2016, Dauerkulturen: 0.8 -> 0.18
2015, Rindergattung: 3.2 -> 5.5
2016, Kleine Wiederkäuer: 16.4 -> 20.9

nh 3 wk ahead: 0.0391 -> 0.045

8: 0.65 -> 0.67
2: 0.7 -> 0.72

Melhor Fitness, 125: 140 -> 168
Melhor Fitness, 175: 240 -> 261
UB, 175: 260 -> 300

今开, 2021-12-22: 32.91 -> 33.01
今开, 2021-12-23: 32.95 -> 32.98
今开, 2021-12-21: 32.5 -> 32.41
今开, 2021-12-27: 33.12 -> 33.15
------------------------------------
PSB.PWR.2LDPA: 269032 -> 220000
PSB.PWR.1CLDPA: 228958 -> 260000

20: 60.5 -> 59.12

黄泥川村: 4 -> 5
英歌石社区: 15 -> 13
------------------------------------
What to do → Restate word for word the lines of the data above, starting at the line containing "UB, 175: 260 -> 300" and ending at the line containing "今开, 2021-12-27: 33.12 -> 33.15", both included, and nothing more.

Completed exercise →
UB, 175: 260 -> 300

今开, 2021-12-22: 32.91 -> 33.01
今开, 2021-12-23: 32.95 -> 32.98
今开, 2021-12-21: 32.5 -> 32.41
今开, 2021-12-27: 33.12 -> 33.15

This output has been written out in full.